WHAT THE EXERCISE ASKS
What you return should be the full listing, copied exactly and stripped of its pictures.

── DATA FOR PROCESSING

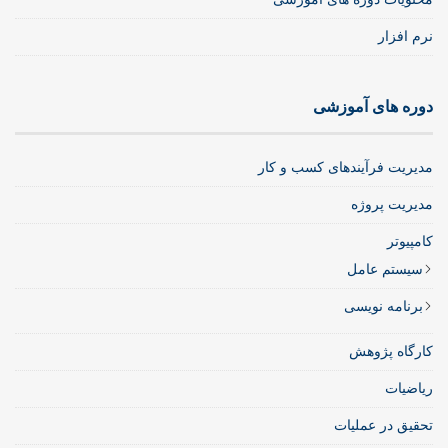
نرم افزار
دوره های آموزشی
مدیریت فرآیندهای کسب و کار
مدیریت پروژه
کامپیوتر
سیستم عامل
برنامه نویسی
کارگاه پژوهش
ریاضیات
تحقیق در عملیات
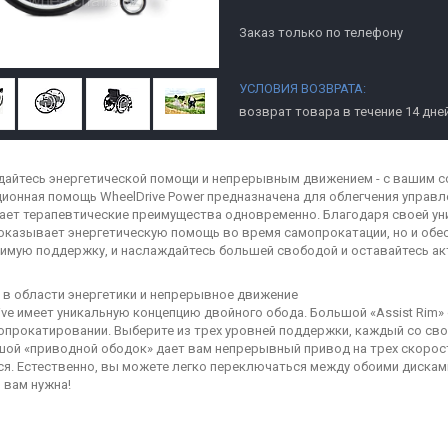
Заказ только по телефону
возврат товара в течение 14 дне
айтесь энергетической помощи и непрерывным движением - с вашим 
ионная помощь WheelDrive Power предназначена для облегчения управле
ает терапевтические преимущества одновременно. Благодаря своей уни
оказывает энергетическую помощь во время самопрокатации, но и об
имую поддержку, и наслаждайтесь большей свободой и оставайтесь ак
в области энергетики и непрерывное движение
ive имеет уникальную концепцию двойного обода. Большой «Assist Rim
опрокатировании. Выберите из трех уровней поддержки, каждый со св
ой «приводной ободок» дает вам непрерывный привод на трех скоростях
ся. Естественно, вы можете легко переключаться между обоими дисками
 вам нужна!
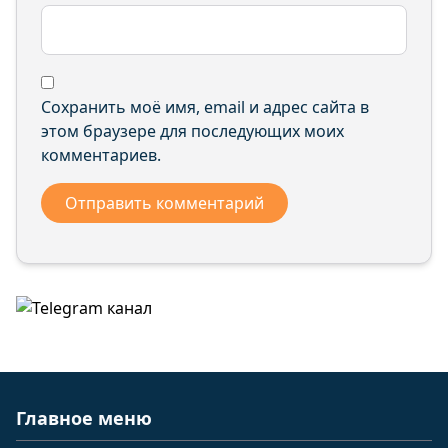
Сохранить моё имя, email и адрес сайта в
этом браузере для последующих моих
комментариев.
Главное меню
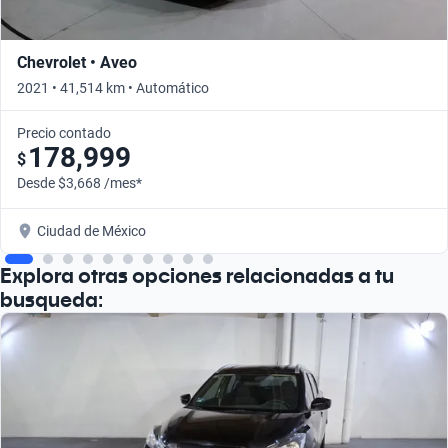
Chevrolet • Aveo
2021 • 41,514 km • Automático
Precio contado
178,999
$
Desde $3,668 /mes*
Ciudad de México
Explora otras opciones relacionadas a tu
busqueda:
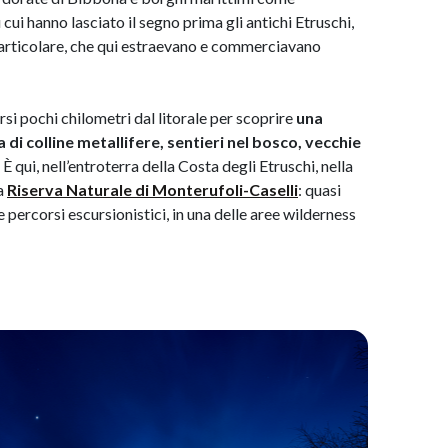
ui hanno lasciato il segno prima gli antichi Etruschi,
n particolare, che qui estraevano e commerciavano
rsi pochi chilometri dal litorale per scoprire
una
di colline metallifere, sentieri nel bosco, vecchie
 qui, nell’entroterra della Costa degli Etruschi, nella
la
Riserva Naturale di Monterufoli-Caselli
: quasi
e percorsi escursionistici, in una delle aree wilderness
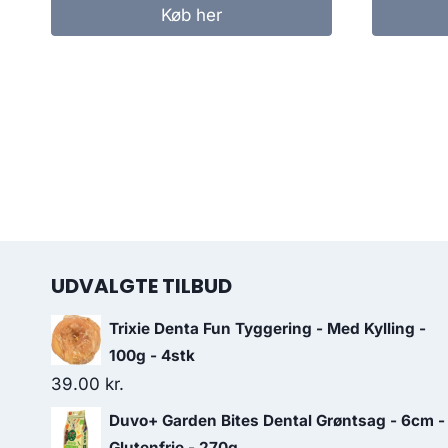
var:
er:
Køb her
154.00 kr..
119.00 kr..
UDVALGTE TILBUD
Trixie Denta Fun Tyggering - Med Kylling -
100g - 4stk
39.00
kr.
Duvo+ Garden Bites Dental Grøntsag - 6cm -
Glutenfrie - 270g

────

SOLVED EXERCISE
نرم افزار
دوره های آموزشی
مدیریت فرآیندهای کسب و کار
مدیریت پروژه
کامپیوتر
سیستم عامل
برنامه نویسی
کارگاه پژوهش
ریاضیات
تحقیق در عملیات
Заказ только по телефону
возврат товара в течение 14 дне
айтесь энергетической помощи и непрерывным движением - с вашим 
ионная помощь WheelDrive Power предназначена для облегчения управле
ает терапевтические преимущества одновременно. Благодаря своей уни
оказывает энергетическую помощь во время самопрокатации, но и об
имую поддержку, и наслаждайтесь большей свободой и оставайтесь ак
в области энергетики и непрерывное движение
ive имеет уникальную концепцию двойного обода. Большой «Assist Rim
опрокатировании. Выберите из трех уровней поддержки, каждый со св
ой «приводной ободок» дает вам непрерывный привод на трех скоростях
ся. Естественно, вы можете легко переключаться между обоими дисками
 вам нужна!
Сохранить моё имя, email и адрес сайта в
этом браузере для последующих моих
комментариев.
Главное меню
Chevrolet • Aveo
2021 • 41,514 km • Automático
Precio contado
178,999
$
Desde $3,668 /mes*
Ciudad de México
Explora otras opciones relacionadas a tu
busqueda:
ui hanno lasciato il segno prima gli antichi Etruschi,
n particolare, che qui estraevano e commerciavano
rsi pochi chilometri dal litorale per scoprire
una
di colline metallifere, sentieri nel bosco, vecchie
 qui, nell’entroterra della Costa degli Etruschi, nella
la
Riserva Naturale di Monterufoli-Caselli
: quasi
e percorsi escursionistici, in una delle aree wilderness
var:
er:
Køb her
154.00 kr..
119.00 kr..
UDVALGTE TILBUD
Trixie Denta Fun Tyggering - Med Kylling -
100g - 4stk
39.00
kr.
Duvo+ Garden Bites Dental Grøntsag - 6cm -
Glutenfrie - 270g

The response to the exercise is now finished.